Brugg

Ab 2020 gibts nur noch eine Kehrichtabfuhr pro Woche statt zwei

Abfallsäcke an der Sammelstelle bei der Alten Post an der Schulthess-Allee in Brugg.

Abfall bei der Alten Post in Brugg

Abfallsäcke an der Sammelstelle bei der Alten Post an der Schulthess-Allee in Brugg.

Eine Kommunikationspanne führt dazu, dass Brugger von einer Sparmassnahme in der Abfallbewirtschaftung erfahren, bevor sie der Stadtrat definitiv beschlossen hat.

So war das nicht geplant: In den IBB-News vom September steht, dass die Stadt Brugg ab dem 1. Januar 2020 nur noch eine Kehrichtabfuhr pro Woche durchführt und nicht wie bisher zwei. Die aktuelle Höhe der Gebühren bleibe allerdings bestehen. Was sich die Stadt hier mit dem Halbieren der Leistung bei gleichem Preis leiste, sei schon frech, kommentierte ein Brugger auf Facebook.

Nachdem einige ihrem Ärger über diese Sparmassnahme Luft gemacht haben, schaltete sich Stadtrat Reto Wettstein ein und erklärte, dass die IBB mit der Information vorgeprescht sei. Die Stadt werde im November über das neue Konzept orientieren, nachdem es vom Stadtrat verabschiedet ist. Ein Grundsatzentscheid zur Hauptänderung liegt hingegen vor.

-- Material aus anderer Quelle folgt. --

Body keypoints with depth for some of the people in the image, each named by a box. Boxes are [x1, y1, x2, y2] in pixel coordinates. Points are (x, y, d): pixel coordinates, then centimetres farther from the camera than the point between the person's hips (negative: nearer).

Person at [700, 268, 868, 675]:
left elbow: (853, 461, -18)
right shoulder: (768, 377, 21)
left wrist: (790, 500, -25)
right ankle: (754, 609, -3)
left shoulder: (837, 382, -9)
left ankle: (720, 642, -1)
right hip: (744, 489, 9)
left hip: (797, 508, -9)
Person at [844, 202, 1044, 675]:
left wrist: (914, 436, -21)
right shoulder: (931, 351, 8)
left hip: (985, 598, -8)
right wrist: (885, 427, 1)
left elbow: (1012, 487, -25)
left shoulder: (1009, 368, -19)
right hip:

Die Brugger Energieversorgerin IBB hat aufgrund eines Missverständnisses zwischen der Stadt Brugg und ihr die Massnahmen früher als geplant kommuniziert. «Die IBB entschuldigt sich dafür und hofft, dass die Anstrengungen der Stadt, die Entsorgungsinfrastruktur zu modernisieren, auf grosse Akzeptanz stossen wird», teilt IBB-Sprecherin Margot Keist mit. Die IBB verrechnet im Auftrag der Stadt Brugg die Kehrichtgebühren (Grundgebühr 70 Franken netto pro Privathaushalt und Jahr) und leitet diese ohne Abzug an die Stadt weiter.

Unterflursammelstellen sollen neu eingeführt werden

Bisher wurde in allen Quartieren der Stadt Brugg – mit Ausnahme der Altstadt – zweimal pro Woche eine Kehrichtabfuhr durchgeführt. Im Hinblick auf die Integration der Gemeinde Schinznach-Bad ins Gesamtgebiet der Stadt Brugg per 1. Januar 2020 sei die Kehrichtabfuhr gemeinsam mit der Abfuhrunternehmung Voegtlin-Meyer AG neu überdacht und organisiert worden, schrieb der Stadtrat am Mittwochnachmittag in einer Medienmitteilung.

Zur Einführung von Unterflursammelstellen ist ein Konzept in Bearbeitung. Ziel sei es, künftig die Wertstoffe wie Glas, Blech/Alu, Textilien, aber auch Müllsäcke unter die Erdoberfläche zu verbannen. Aus Sicht der Stadt führt die konsequente Abfalltrennung zu einer Reduktion des Restmülls. Mit der Beschränkung der wöchentlichen Kehrichtabfuhr von zwei auf eine könnten die unregelmässige Auslastung der Kehrichtfahrzeuge sowie die Fahrt in die Kehrichtverbrennungsanlage optimiert werden.

Das in Bearbeitung stehende Konzept «Einführung von unterirdischen Sammelsystemen» wird in Etappen eingeführt. «Die Abfallentsorgung ist ein Eigenwirtschaftsbetrieb und wird über die Abfallgebühren finanziert», so der Stadtrat. Wie die Finanzierung im Detail erfolgt und wo die Standorte sind, wird im Konzept dargelegt.